Sr Marie-France Carreel, r.s.c.j.,
Sainte Philippine Duchesne : aller semer l’Evangile par de-là les frontières

Editions jésuites – Paris – 2017 – 78 p.

C’est l’intrépidité d’une religieuse missionnaire vouée à l’éducation des indigènes que, dans l’attachante collection Fidélité, expose Sr Marie-France. Elle-même docteur en sciences de l’éducation avec une thèse sur Sophie Barat, elle restitue ici, avec maîtrise, l’aventure de SaintePhilippine Duchesne qui, voilà exactement 200 ans, embarqua pour l’Amérique avec quatre autres religieuses, afin de christianiser les filles indiennes.

Issue de la meilleure bourgeoisie dauphinoise, cette jeune grenobloise, née en 1769, commence ses études chez les Visitandines du célèbre monastère de Sainte Marie d’en Haut, qui domine l’Isère. Et là, toute jeune, elle rêve déjà d’aller catéchiser les indigènes, voire de subir le martyr. A 18 ans, elle entre au noviciat, mais bientôt, en 1793, la communauté est dispersée. Ne pouvant faire profession, elle s’emploie à aider les détenus de la Terreur puis s’adonne à l’éducation de quelques « enfants des rues », dont la rusticité ne manque pas de lui être pénible… Elle peut enfin, en 1801, retourner au couvent et y installer un petit pensionnat de filles ; mais son statut demeure précaire et indécis. Néanmoins, elle apprend providentiellement que Sophie Barat prenait à Amiens l’initiative d’une Congrégation, dans laquelle elle entre en 1804 et au sein de laquelle elle fait profession perpétuelle dès 1805.  Son désir demeurait cependant d’aller parmi les « infidèles ». Du fait de divers circonstances, ce n’est qu’en 1818, âgée déjà de 49 ans, qu’elle peut enfin partir pour l’Amérique, où l’Evêque de la Louisiane, Mgr Dubourg, souhaitait ouvrir une école. Toutefois, après plusieurs mois de voyages éprouvants, les déconvenues se multiplièrent : difficultés d’ordre pratique, imprévisibilité de certaines décisions épiscopales, oppositions d’origines inégalement chrétiennes, immensité du pays, lenteur des communications avec la Maison-Mère ; souvent, un an s’écoule entre l’envoi d’une demande et la réception d’une réponse. Mais la pire déception tient à ce que les écoles qu’elle ouvre ne peuvent d’abord scolariser que des américaines, cela la démoralise, même si elle trouve du réconfort dans la prière.  Et de fait, les 6 établissements qu’elle parvient à créer entre 1819 et 1826, voient arriver quelques païennes, à qui elle peut annoncer Jésus Christ. Et leur proportion ne va cesser de croître.

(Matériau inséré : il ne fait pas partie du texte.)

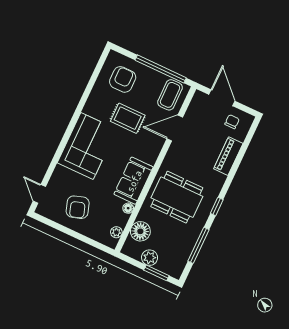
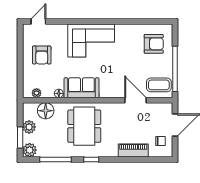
rug: (128, 118) -> (126, 61), removed
armchair: (78, 207) -> (42, 55), turned -72
plant: (175, 269) -> (30, 150), added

On lit avec intérêt et émotion ces pages qui restituent de manière dense et précise l’effort incessant d’une missionnaire que le zèle des âmes ne cesse de motiver. En particulier, le 5ème chapitre présente la spiritualité adoratrice d’une religieuse qui voulait faire partout connaître l’amour du cœur de Jésus, qui l’a elle-même saisie. Certes, au premier regard, « il semble que Philippine Duchesne se soit livrée à un vrai parcours d’obstacles » (p. 57). Mais l’on admire la fécondité et la courageuse ténacité d’une démarche, qui prolonge à sa manière celle de Marie de l’Incarnation. Aussi doit-on être reconnaissant à Sœur Marie-France de ce beau petit livre, solidement référencé et documenté.

Ajoutons que l’auteur et Sœur Carolyne Osiek, également r.sc.j., viennent de publier – Philippine Duchesne, pionnière de la frontière américaine 1769-1852 – Œuvres complètes. Ed. Brepols – Turnhout (Belgique) – 2 vol. – 1750 p.  – Ces volumes, qui rassemblent 656 lettres et divers textes de Ste Philippine, apportent de nombreuses informations sur sa vie et son action.